Copy out everything from "does not work" down to "not explicitly defined." in the text on C++ partial specialization below.

** Document passage **
★ ★ ★
A partial specialization of A, like in the following code

#include <iostream>

template <bool rgb, int i>
struct A {
  struct colors;
  A();
};

template <int i>
struct A<true, i> {
struct colors { enum : std::size_t { red, green, blue }; };
};

template <int i>
struct A<false, i> {
    struct colors { enum : std::size_t { cyan, magenta, yellow, black }; };
};

template<bool rgb, int i>
A<rgb, i>::A()
{
    if (rgb) {
        std::cout << "rgb true";
    }
    else {
        std::cout << "rgb false";
    }
    std::cout << " i = " << i << std::endl;
}

int main()
{
    using colors_true = A<true, 2>::colors;
    using colors_false = A<false, 5>::colors;

    A<true, 2> at{};
    A<false, 5> af{};
    std::cout << colors_true::red << std::endl;
    std::cout << colors_false::yellow << std::endl;
}

does not work either. See it live on Coliru. While the code compiles, the partial specialization of A completely obscures the constructor A::A(), as the output shows. In other words, in the code above the compiler picks up two partially specialized versions of A, where the constructor is not explicitly defined.

As a workaround, I figured out one can use inheritance:

#include <iostream>

template <bool rgb>
struct colors_type;

template <>
struct colors_type<true> {
    struct colors { enum : std::size_t { red, green, blue }; };
};

template <>
struct colors_type<false> {
    struct colors { enum : std::size_t { cyan, magenta, yellow, black }; };
};

template <bool rgb, int i>
struct A : public colors_type<rgb> {
  A();
};

template<bool rgb, int i>
A<rgb, i>::A()
{
    if (rgb) {
        std::cout << "rgb true";
    }
    else {
        std::cout << "rgb false";
    }
    std::cout << " i = " << i << std::endl;
}

int main()
★ ★ ★
** Supplied information **
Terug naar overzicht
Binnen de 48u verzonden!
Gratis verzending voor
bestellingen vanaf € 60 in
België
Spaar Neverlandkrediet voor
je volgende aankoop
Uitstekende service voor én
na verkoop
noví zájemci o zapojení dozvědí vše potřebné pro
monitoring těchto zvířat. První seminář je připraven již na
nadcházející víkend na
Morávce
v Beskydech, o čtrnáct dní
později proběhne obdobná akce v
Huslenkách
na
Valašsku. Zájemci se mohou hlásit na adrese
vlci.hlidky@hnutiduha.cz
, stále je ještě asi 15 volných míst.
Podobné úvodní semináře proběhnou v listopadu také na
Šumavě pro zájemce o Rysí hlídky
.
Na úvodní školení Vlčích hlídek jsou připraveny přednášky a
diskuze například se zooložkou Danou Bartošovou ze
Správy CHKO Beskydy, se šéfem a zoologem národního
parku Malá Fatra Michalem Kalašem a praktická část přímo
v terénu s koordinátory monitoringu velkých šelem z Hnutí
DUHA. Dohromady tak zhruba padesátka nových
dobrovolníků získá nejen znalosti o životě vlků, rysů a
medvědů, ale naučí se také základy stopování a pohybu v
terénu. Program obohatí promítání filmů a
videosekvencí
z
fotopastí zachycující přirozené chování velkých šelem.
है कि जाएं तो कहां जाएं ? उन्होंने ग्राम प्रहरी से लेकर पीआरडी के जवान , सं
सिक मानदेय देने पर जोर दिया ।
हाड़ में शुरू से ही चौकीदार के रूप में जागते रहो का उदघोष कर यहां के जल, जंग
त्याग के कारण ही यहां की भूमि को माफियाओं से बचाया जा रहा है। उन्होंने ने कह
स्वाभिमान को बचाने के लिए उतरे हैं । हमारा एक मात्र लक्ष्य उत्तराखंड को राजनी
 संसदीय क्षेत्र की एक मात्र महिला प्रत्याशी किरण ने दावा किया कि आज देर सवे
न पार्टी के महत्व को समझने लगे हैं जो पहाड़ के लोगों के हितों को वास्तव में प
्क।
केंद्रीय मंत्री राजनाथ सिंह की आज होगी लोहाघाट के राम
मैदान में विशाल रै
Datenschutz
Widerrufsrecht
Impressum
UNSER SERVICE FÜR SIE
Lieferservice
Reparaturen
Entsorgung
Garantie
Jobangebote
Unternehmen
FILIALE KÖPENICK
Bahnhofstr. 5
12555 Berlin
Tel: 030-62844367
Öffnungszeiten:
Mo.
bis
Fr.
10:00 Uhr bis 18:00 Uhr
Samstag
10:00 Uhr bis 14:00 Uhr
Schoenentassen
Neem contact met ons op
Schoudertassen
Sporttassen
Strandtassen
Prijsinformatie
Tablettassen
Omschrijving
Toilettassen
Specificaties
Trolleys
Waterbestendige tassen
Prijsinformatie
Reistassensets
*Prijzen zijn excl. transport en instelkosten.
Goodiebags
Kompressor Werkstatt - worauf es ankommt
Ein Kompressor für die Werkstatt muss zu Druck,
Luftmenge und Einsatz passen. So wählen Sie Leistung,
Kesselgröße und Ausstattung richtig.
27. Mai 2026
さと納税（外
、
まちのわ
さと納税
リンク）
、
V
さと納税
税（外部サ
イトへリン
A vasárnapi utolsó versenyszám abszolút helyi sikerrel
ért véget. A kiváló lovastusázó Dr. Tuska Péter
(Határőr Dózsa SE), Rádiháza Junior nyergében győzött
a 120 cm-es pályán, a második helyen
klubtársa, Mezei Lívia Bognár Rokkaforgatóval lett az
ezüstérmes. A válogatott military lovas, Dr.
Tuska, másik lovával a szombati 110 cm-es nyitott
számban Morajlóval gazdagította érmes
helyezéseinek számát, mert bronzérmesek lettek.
★ ★ ★
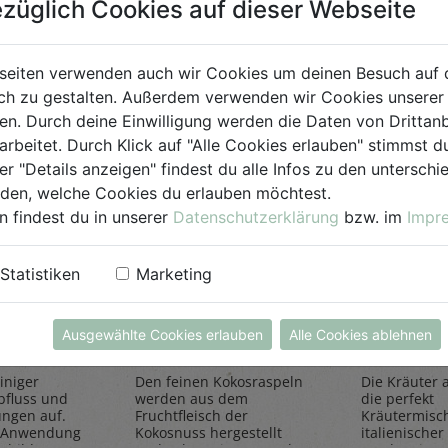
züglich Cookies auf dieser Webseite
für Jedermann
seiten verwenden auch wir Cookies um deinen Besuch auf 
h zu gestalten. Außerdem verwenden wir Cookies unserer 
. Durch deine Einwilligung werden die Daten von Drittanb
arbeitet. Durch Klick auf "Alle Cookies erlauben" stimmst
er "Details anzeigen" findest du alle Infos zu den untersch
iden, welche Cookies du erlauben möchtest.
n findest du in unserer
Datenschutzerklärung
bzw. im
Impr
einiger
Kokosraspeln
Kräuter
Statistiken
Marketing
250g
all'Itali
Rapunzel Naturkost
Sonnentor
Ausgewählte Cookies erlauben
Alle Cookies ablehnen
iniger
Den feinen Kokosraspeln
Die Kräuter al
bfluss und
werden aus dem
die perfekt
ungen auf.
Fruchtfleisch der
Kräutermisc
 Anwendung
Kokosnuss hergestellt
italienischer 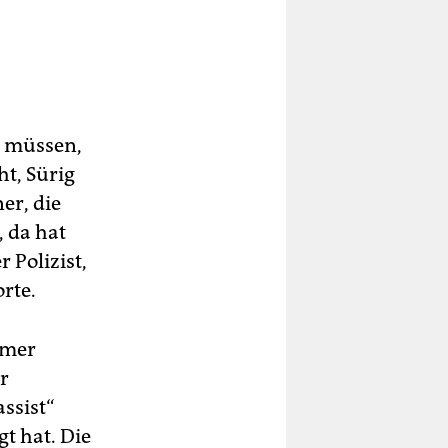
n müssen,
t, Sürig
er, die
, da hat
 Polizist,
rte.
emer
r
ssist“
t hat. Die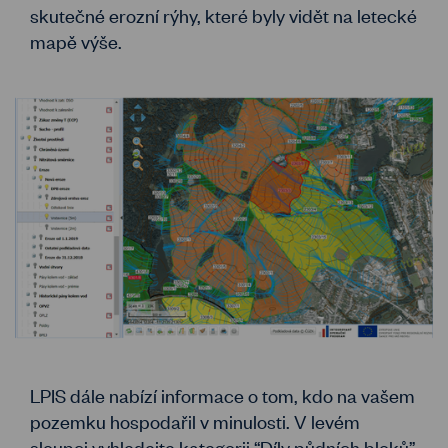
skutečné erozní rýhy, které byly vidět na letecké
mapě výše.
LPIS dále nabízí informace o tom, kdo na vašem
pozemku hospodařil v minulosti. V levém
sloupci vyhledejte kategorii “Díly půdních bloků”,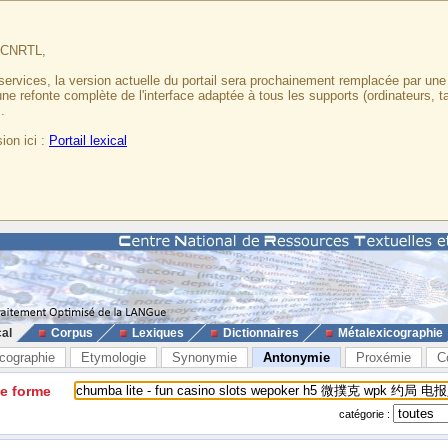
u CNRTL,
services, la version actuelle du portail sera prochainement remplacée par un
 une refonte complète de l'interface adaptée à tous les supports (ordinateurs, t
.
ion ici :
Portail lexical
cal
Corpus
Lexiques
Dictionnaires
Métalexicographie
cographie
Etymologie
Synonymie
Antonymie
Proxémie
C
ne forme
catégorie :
★ ★ ★
** Answer **
does not work either. See it live on Coliru. While the code compiles, the partial specialization of A completely obscures the constructor A::A(), as the output shows. In other words, in the code above the compiler picks up two partially specialized versions of A, where the constructor is not explicitly defined.